╭─ READING TEXT
The main reason I have waited so long to share my findings with you is because I wanted to see how the plants fared after some time in the garden. So here are a few of my successes;
The tomato plants did very well, but I was disappointed that the seeds from 'Sugary Grape' did not germinate at all. But wait--I do have grape tomatoes! Not sure what happened here, but all the tomato seedlings looked alike to me.
'Victoria Blue' salvia, a favorite annual of mine, grew well with its start on the heatmat. But a funny thing happened when I planted it--can you see it at the back of this planter? No, and it's not just because it's a bad photo--the tall stem whose bloom is cut off in the photo is not salvia, but Verbena bonariensis! Planted in several pots instead of the missing salvia, it adds a little more vertical interest than I had intended.
And those Zahara zinnias I drooled over in the catalogs last spring--'Starlight Rose'--somehow turned into Profusion Yellows! The butterflies don't seem to care, but I'm still wondering what became of the 'Starlight Roses.' Obviously, proper labelling is one variable that needs to be corrected if this project is to be attempted again.
╰─
╭─ EXTRACTED MATERIAL
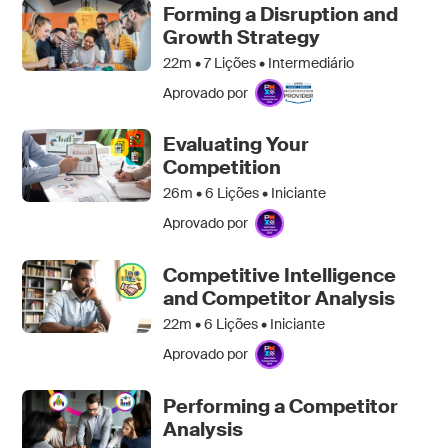
Forming a Disruption and
Growth Strategy
22m •
7
Lições • Intermediário
Aprovado por
Evaluating Your
Competition
26m •
6
Lições • Iniciante
Aprovado por
Competitive Intelligence
and Competitor Analysis
22m •
6
Lições • Iniciante
Aprovado por
Performing a Competitor
Analysis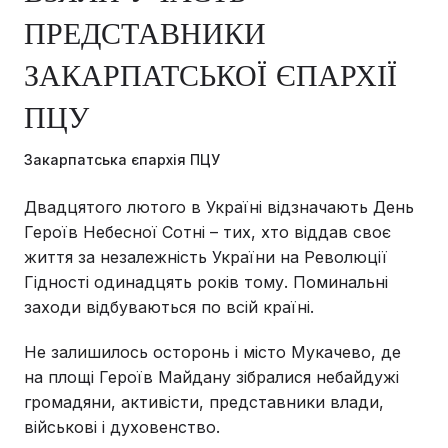
ПРЕДСТАВНИКИ
ЗАКАРПАТСЬКОЇ ЄПАРХІЇ
ПЦУ
Закарпатська єпархія ПЦУ
Двадцятого лютого в Україні відзначають День
Героїв Небесної Сотні – тих, хто віддав своє
життя за незалежність України на Революції
Гідності одинадцять років тому. Поминальні
заходи відбуваються по всій країні.
Не залишилось осторонь і місто Мукачево, де
на площі Героїв Майдану зібралися небайдужі
громадяни, активісти, представники влади,
військові і духовенство.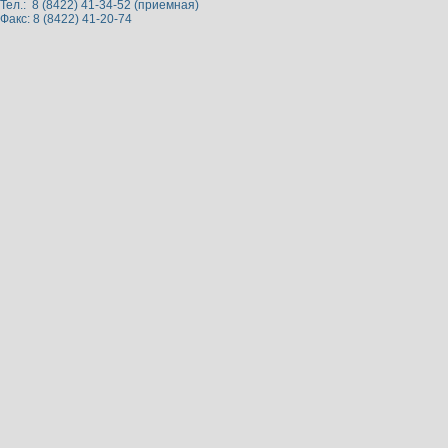
Тел.: 8 (8422) 41-34-52 (приемная)
Факс: 8 (8422) 41-20-74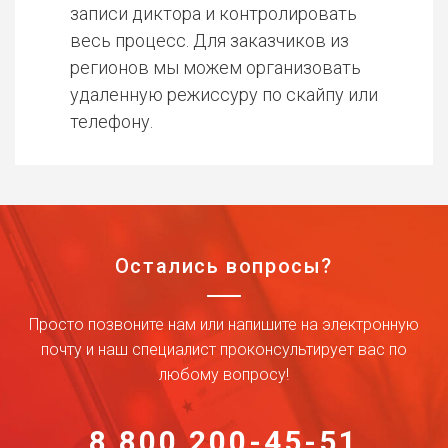
записи диктора и контролировать
весь процесс. Для заказчиков из
регионов мы можем организовать
удаленную режиссуру по скайпу или
телефону.
Остались вопросы?
Просто позвоните нам или напишите на электронную
почту и наш специалист проконсультирует вас по
любому вопросу!
8 800 200-45-51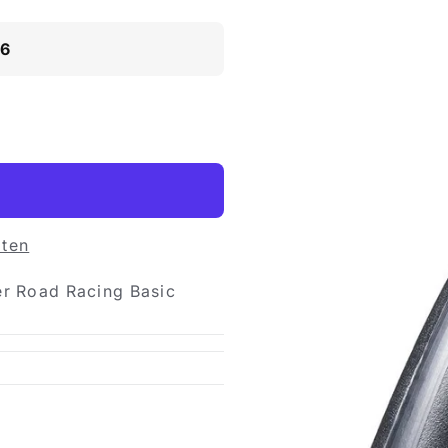
16
iten
er Road Racing Basic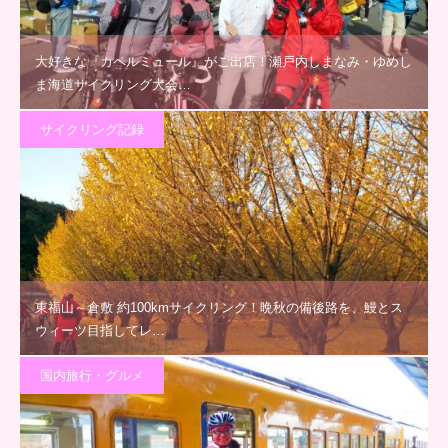
大好きな『カペルミュール』がご出店！瀬戸内しまなみ・ゆめし
ま海道サイクリング大会…
サイクリング記録
東福山～倉敷 約100kmサイクリング！晩秋の備後路を、鰻とス
ウィーツ目指してレ…
国内旅行・グルメ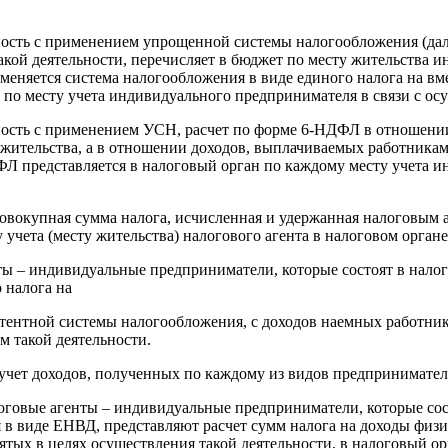
ть с применением упрощенной системы налогообложения (далее
кой деятельности, перечисляет в бюджет по месту жительства и
меняется система налогообложения в виде единого налога на вм
 по месту учета индивидуального предпринимателя в связи с ос
сть с применением УСН, расчет по форме 6-НДФЛ в отношении 
о жительства, а в отношении доходов, выплачиваемых работникам
Л представляется в налоговый орган по каждому месту учета и
совокупная сумма налога, исчисленная и удержанная налоговым 
 учета (месту жительства) налогового агента в налоговом орган
нты – индивидуальные предприниматели, которые состоят в налог
 налога на
патентной системы налогообложения, с доходов наемных работн
м такой деятельности.
чет доходов, полученных по каждому из видов предприниматель
оговые агенты – индивидуальные предприниматели, которые сост
я в виде ЕНВД, представляют расчет сумм налога на доходы фи
ых в целях осуществления такой деятельности, в налоговый орг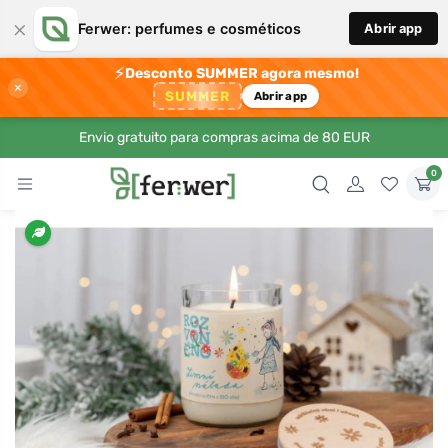
×
Ferwer: perfumes e cosméticos
Abrir app
⚡
Desconto SUMMER agora mesmo!
×
SUMMER
Abrir app
Envio gratuito para compras acima de 80 EUR
0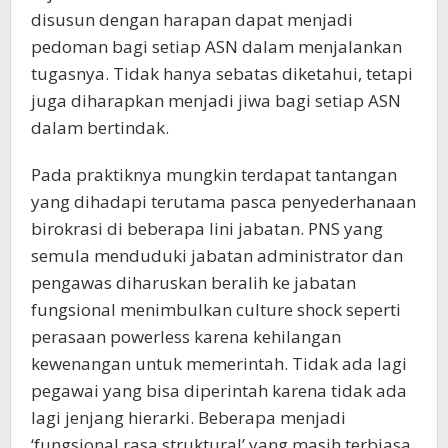
disusun dengan harapan dapat menjadi
pedoman bagi setiap ASN dalam menjalankan
tugasnya. Tidak hanya sebatas diketahui, tetapi
juga diharapkan menjadi jiwa bagi setiap ASN
dalam bertindak.
Pada praktiknya mungkin terdapat tantangan
yang dihadapi terutama pasca penyederhanaan
birokrasi di beberapa lini jabatan. PNS yang
semula menduduki jabatan administrator dan
pengawas diharuskan beralih ke jabatan
fungsional menimbulkan culture shock seperti
perasaan powerless karena kehilangan
kewenangan untuk memerintah. Tidak ada lagi
pegawai yang bisa diperintah karena tidak ada
lagi jenjang hierarki. Beberapa menjadi
‘fungsional rasa struktural’ yang masih terbiasa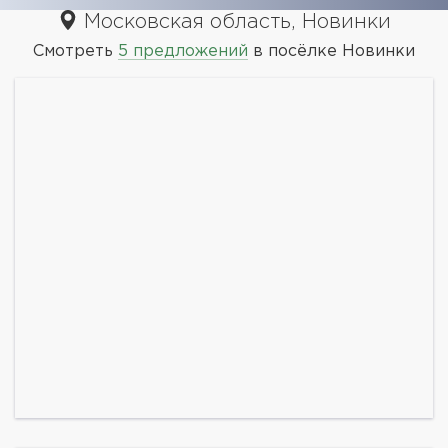
Московская область, Новинки
Смотреть
5 предложений
в посёлке Новинки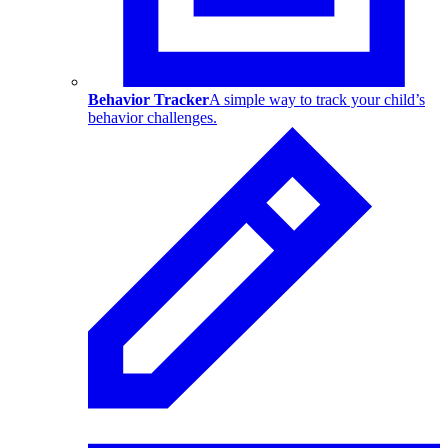
Behavior Tracker
A simple way to track your child’s
behavior challenges.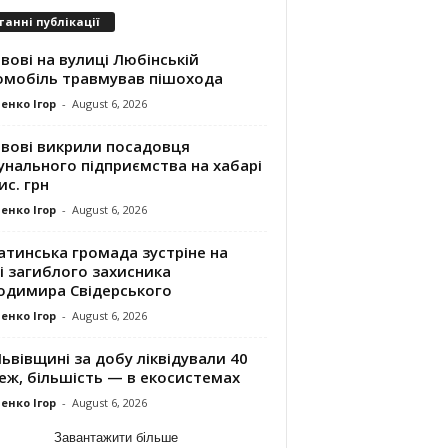
танні публікації
вові на вулиці Любінській
омобіль травмував пішохода
енко Ігор
-
August 6, 2026
ьвові викрили посадовця
унального підприємства на хабарі
ис. грн
енко Ігор
-
August 6, 2026
атинська громада зустріне на
і загиблого захисника
одимира Свідерського
енко Ігор
-
August 6, 2026
ьвівщині за добу ліквідували 40
еж, більшість — в екосистемах
енко Ігор
-
August 6, 2026
Завантажити більше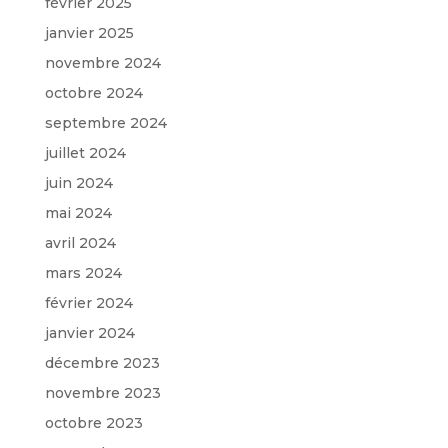
février 2025
janvier 2025
novembre 2024
octobre 2024
septembre 2024
juillet 2024
juin 2024
mai 2024
avril 2024
mars 2024
février 2024
janvier 2024
décembre 2023
novembre 2023
octobre 2023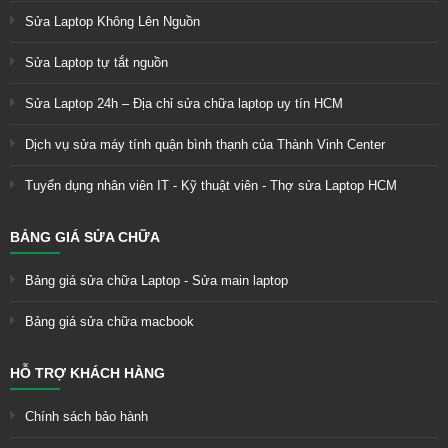
Sửa Laptop Không Lên Nguồn
Sửa Laptop tự tắt nguồn
Sửa Laptop 24h – Địa chỉ sửa chữa laptop uy tín HCM
Dịch vụ sửa máy tính quận bình thạnh của Thành Vinh Center
Tuyển dụng nhân viên IT - Kỹ thuật viên - Thợ sửa Laptop HCM
BẢNG GIÁ SỬA CHỮA
Bảng giá sửa chữa Laptop - Sửa main laptop
Bảng giá sửa chữa macbook
HỖ TRỢ KHÁCH HÀNG
Chính sách bảo hành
╰─
WHAT YOU HAVE TO DO
From the garden text, can you give back word for word the part that opens with the words containing "The main reason" and closes with "alike to me."?

RESULT BELOW
The main reason I have waited so long to share my findings with you is because I wanted to see how the plants fared after some time in the garden. So here are a few of my successes;
The tomato plants did very well, but I was disappointed that the seeds from 'Sugary Grape' did not germinate at all. But wait--I do have grape tomatoes! Not sure what happened here, but all the tomato seedlings looked alike to me.